Вера одна идёт берегом, смотрит за реку, лицо — печально. Шагах в пяти за нею — Туркин.

Появляется группа выпивших, буйно настроенных рабочих, среди них — кузнец Сомов, они мешают молодёжи играть, петь, гоняются за девушками; завязывается ряд ссор. Сомов дёргает и тащит куда-то Боброва, тот его отталкивает, начинается драка, Сомов бьёт своих и чужих, на него бросаются несколько человек, сталкивают в реку. Опрокидывают лоток с книгами Углова. Анфиса и Соня спешно уходят. Зрители на холме смеются, улюлюкают, стравливая дерущихся. Бежит полицейский Медников, с ним ещё двое.

Туркин, — сняв шляпу, размахивая тросточкой, идя рядом с Верой:

— Неужели вы не чувствуете, как моё сердце рвётся к вам?

Вера, нахмурясь, смотрит за реку.

Лесная поляна, полуразрушенная избушка лесника; на пороге её сидит пропагандист Лукин — тот человек, который в первой картине шёл с папиросой в зубах; он, оживлённо жестикулируя, говорит. Его внимательно слушают Морозов, Соколов и ещё человека три рабочих.

По реке едет лодка, в ней Лидия, Петя, на руле — Сомов. Пристают к берегу, выходят, Петя привязывает лодку, Лидия, пожав руку Сомова, идёт берегом.

Туркин идёт, нахлобучив шляпу на лоб, видит Лидию, прячется в кустах.

Вера сидит на сваленном дереве, чертит концом зонтика на песке буквы «В.М.» Видит Лидию, встаёт, спрашивает:

— Гуляете?

— Да.

— Морозова видели?

— Нет.

— Врёте вы, врёте!

Лидия — изумлена, возмущённо оглядывает её с головы до ног, молча идёт дальше, Вера кричит вслед ей ругательство.

Туркин из кустов наблюдает эту сцену, поспешно идёт к Вере, сдвинув шляпу на затылок, имея вид героя. Подошёл; Вера смотрит на него, сжав кулаки, слепыми от ярости глазами.

— Хотите — я ей стёкла в окнах выбью?

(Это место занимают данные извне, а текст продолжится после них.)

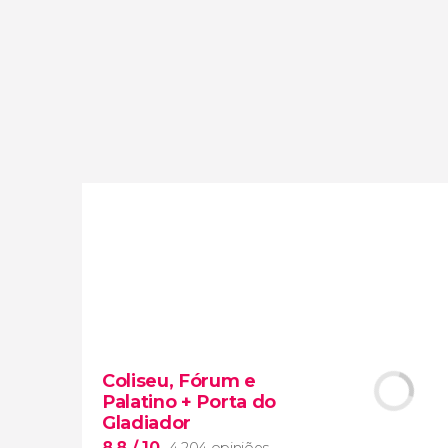
opiniões
atividades
9,2
/ 10
4.066.441
viajantes
avaliação
Coliseu, Fórum e
Palatino + Porta do
Gladiador
8,8
/ 10
4.204 opiniões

Хотите?

— Да! О, да…

— Я для вас — на всё готов!

На корме лодки сидит молодой Сомов, курит; идёт Туркин.

— Дай огня!

— Иди сюда.

Туркин осторожно лезет в лодку, но, когда он идёт к Сомову, тот резким движением встаёт на ноги, нарочно покачнув лодку так, что Туркин падает за борт. Сомов хохочет. Туркин, по колена в воде, ловит свою шляпу, грозит Сомову кулаком.

Вера одна, на сломанном дереве, горько плачет.

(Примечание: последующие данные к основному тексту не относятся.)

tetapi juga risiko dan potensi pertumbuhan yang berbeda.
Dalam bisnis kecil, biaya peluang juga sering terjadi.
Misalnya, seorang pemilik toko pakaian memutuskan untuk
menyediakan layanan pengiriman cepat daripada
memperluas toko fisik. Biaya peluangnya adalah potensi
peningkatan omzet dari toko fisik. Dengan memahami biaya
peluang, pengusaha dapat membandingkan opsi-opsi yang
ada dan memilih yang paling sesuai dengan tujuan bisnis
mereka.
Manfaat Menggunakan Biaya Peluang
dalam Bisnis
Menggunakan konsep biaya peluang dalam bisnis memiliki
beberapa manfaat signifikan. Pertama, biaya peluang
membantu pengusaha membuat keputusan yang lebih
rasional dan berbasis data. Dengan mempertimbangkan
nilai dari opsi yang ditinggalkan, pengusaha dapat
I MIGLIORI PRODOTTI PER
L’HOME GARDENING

Комната Морозова. Он спит. Анфиса сидит у его койки, смотрит в лицо сына, тихонько гладит его руку, смотрит в окно, освещённое луною. Её лицо очень грустно, — лицо матери, которая боится за сына.

Ночью

Лунная, светлая ночь. Пустынное место на берегу реки, далеко за селом. Песок, кусты ивняка. Под кустами лежит Углов; поднял голову, прислушивается, тихо свистит.

Спешно идёт молодой Сомов, смотрит в кусты, свистнул осторожно, нырнул в кустарник.

По реке тихо плывёт лодка, в ней Морозов и другие рабочие; пропагандист Лукин на корме, хорошо освещён.

Углов и Сомов смотрят на лодку. Она проехала. Углов — доволен, усмехаясь, говорит:

— Ну, спасибо! Теперь я его знаю.

Сомов просит у него денег, Углов дал ему несколько монет, уходит.

Сомов, взвешивая деньги на ладони, сердито, волком смотрит вслед ему.

С песнями, с гармоникой идёт компания молодёжи — парни, девушки, Соколов, Соня, Петя, Бобров с балалайкой. Соколов что-то видит в стороне, отстал.

Сомов стоит, закурив папиросу, считает деньги. Сзади к нему подошёл Соколов, смотрит через плечо его и вдаль, где идёт Углов.

— Что делаешь?

Сомов — вздрогнул, зажал деньги в кулак.

— Девушку поджидаю.

— А кто это идёт там?

— Не знаю. Человек.

Поговорив, Соколов идёт прочь.

Соколов бежит огородами, легко перепрыгивая через плетни. Присел, смотрит.

По улице идут: Углов, рядом с ним Бобров, наигрывая на балалайке, напевая, немножко выпивший. Видно, что Углов не доволен его компанией, он смотрит на спутника с досадой.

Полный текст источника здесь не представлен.